I believe "der Bauer" can also be translated as "the peasant". Not sure why that translation is marked as incorrect.
I'm not sure about the english meading of peasant. As I understand it, it includes some kind of social position, farm laborers of low social rank. (?)
Whereas farmer (and "Bauer") refers to the profession. the person farming the land.
Peasant is a historical expression for what we now call "farmer", i.e. someone who used to work in agriculture. Incidentally, peasants were usually of low social status, hence its wide-ranged use as a derogatory term, but that is unrelated to the point I am trying to make. Since the historical context of the statement to be translated is undetermined, and considering "peasant" is still very much part of living language, I think it should be accepted as a solution.
I am not sure whether you consider this important, but the Wikipedia article "Peasant" corresponds to the German Wikipedia article "Bauernstand" (peasantry), and Google Translate translates "peasant" as "Bauer".
Well guess I'm the wrong person to judge the english meaning, since there is only one Word for "Bauer" in german.
I can only provide an explanation for the german words.
Bauer ist just the profession. Theres no social rank or group included.

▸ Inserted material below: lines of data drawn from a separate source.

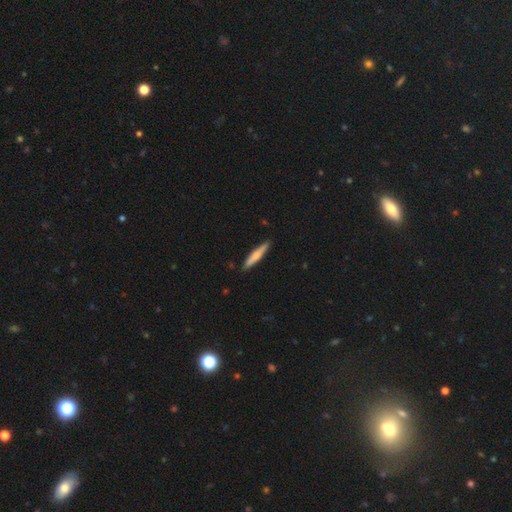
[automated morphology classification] Smooth or featured?
  - smooth: 66% *
  - featured or disk: 29%
  - star or artifact: 5%
How rounded?
  - cigar-shaped: 92% *
  - in between: 7%
  - round: 1%
Merging?
  - none: 89% *
  - minor disturbance: 8%
  - major disturbance: 1%
  - merger: 1%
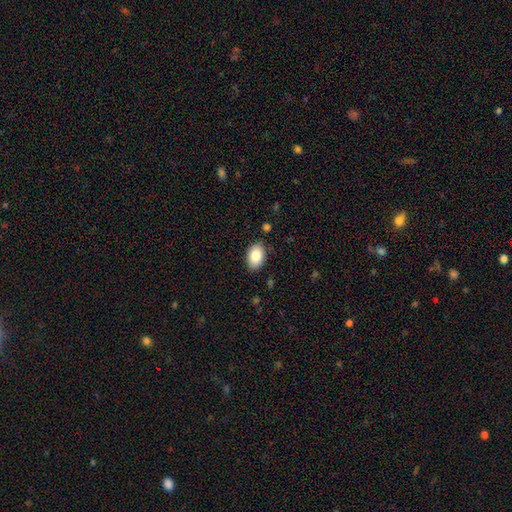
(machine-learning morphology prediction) Q: Smooth or featured?
A: smooth (86%); runner-up: featured or disk (7%)
Q: How rounded?
A: in between (89%); runner-up: round (10%)
Q: Merging?
A: none (84%); runner-up: minor disturbance (12%)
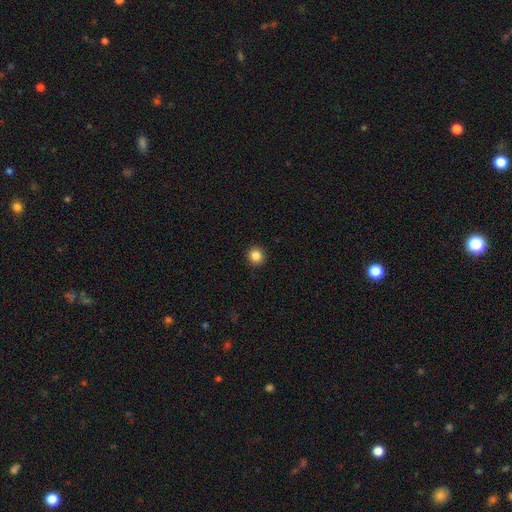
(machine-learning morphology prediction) smooth_or_featured: smooth (p=0.85) [alt: star or artifact p=0.11]
how_rounded: round (p=0.91) [alt: in between p=0.08]
merging: none (p=0.92) [alt: minor disturbance p=0.05]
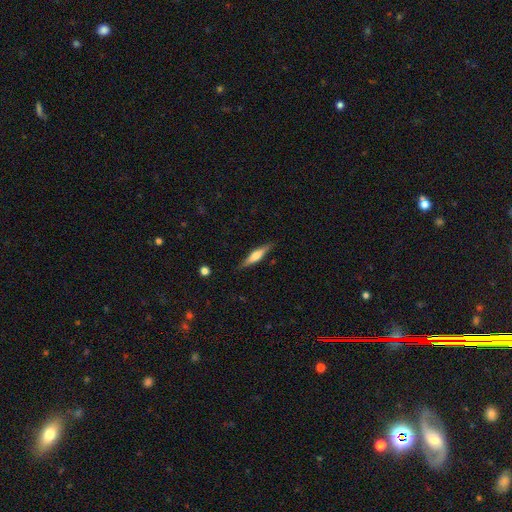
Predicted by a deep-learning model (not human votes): A featured or disk galaxy (54%) viewed edge-on (95%) with a rounded central bulge (77%).

Vote fractions:
- Smooth or featured? featured or disk: 54% / smooth: 40% / star or artifact: 6%
- Edge-on disk? yes: 95% / no: 5%
- Edge-on bulge? rounded: 77% / boxy: 16% / none: 7%
- Merging? none: 87% / minor disturbance: 9% / major disturbance: 2% / merger: 1%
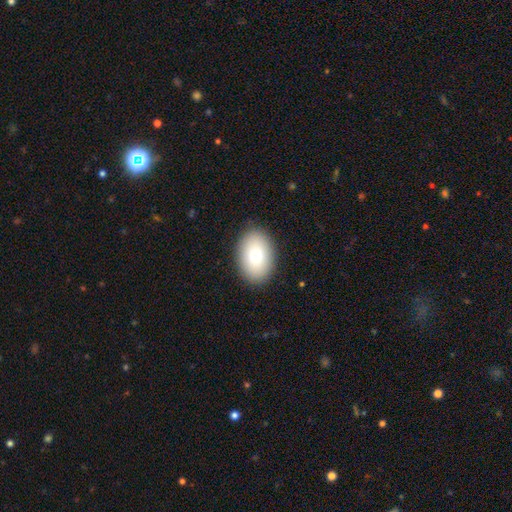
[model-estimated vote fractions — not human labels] Morphology: type=smooth (76%); roundness=in between (80%); merging=none (89%).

It can be a person with a small farm or a really wealthy "Großbauer". Whereas "Bauernstand" is a historical term for a social group and implies a picture of poor people working for the upper class.
But you are right, since we have no context, peasant should be ok.

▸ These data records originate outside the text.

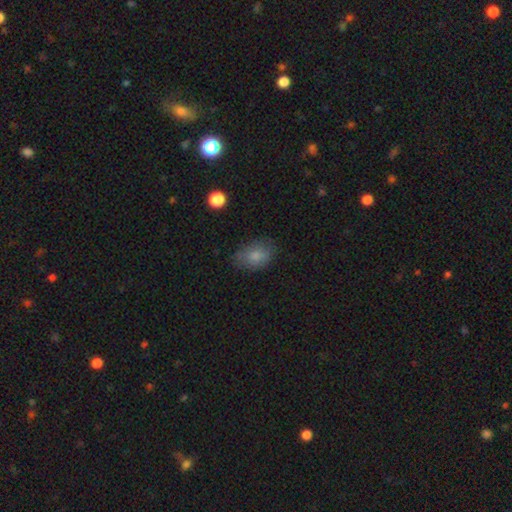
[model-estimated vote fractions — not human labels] smooth-or-featured: smooth: 80% | featured or disk: 12% | star or artifact: 9%
  how-rounded: in between: 80% | round: 18% | cigar-shaped: 1%
  merging: none: 68% | minor disturbance: 23% | major disturbance: 7% | merger: 2%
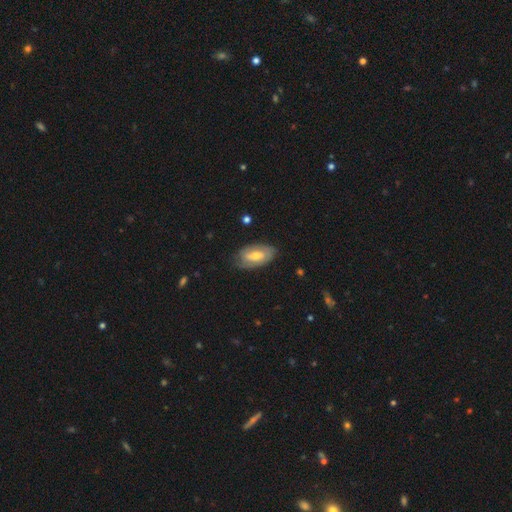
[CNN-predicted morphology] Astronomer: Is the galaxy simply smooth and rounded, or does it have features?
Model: featured or disk — 56% (runner-up: smooth, 38%).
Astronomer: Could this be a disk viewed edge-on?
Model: no — 92%.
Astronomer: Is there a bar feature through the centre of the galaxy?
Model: weak — 45% (runner-up: no, 40%).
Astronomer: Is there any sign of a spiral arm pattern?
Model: yes — 75%.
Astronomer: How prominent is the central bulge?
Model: moderate — 61%.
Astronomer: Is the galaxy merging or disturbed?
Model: none — 74%.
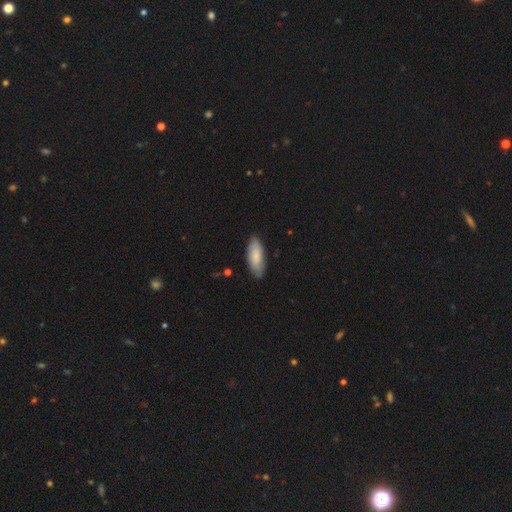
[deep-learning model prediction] Q: Smooth or featured?
A: smooth (74%); runner-up: featured or disk (21%)
Q: How rounded?
A: in between (79%); runner-up: cigar-shaped (20%)
Q: Merging?
A: none (78%); runner-up: minor disturbance (18%)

Bauer can also be used as an insult, but thats off topic.
Actually, there is another similar word to "Bauer", which is "Landwirt". It is a more recent word, and you will sound more educated, using "Landwirt". Usually both mean the same, a person that farms land (crops, cows, and so on). Technically you need a completed education to call yourself "Landwirt". But if you watch the news, both are used synonymous most of the time.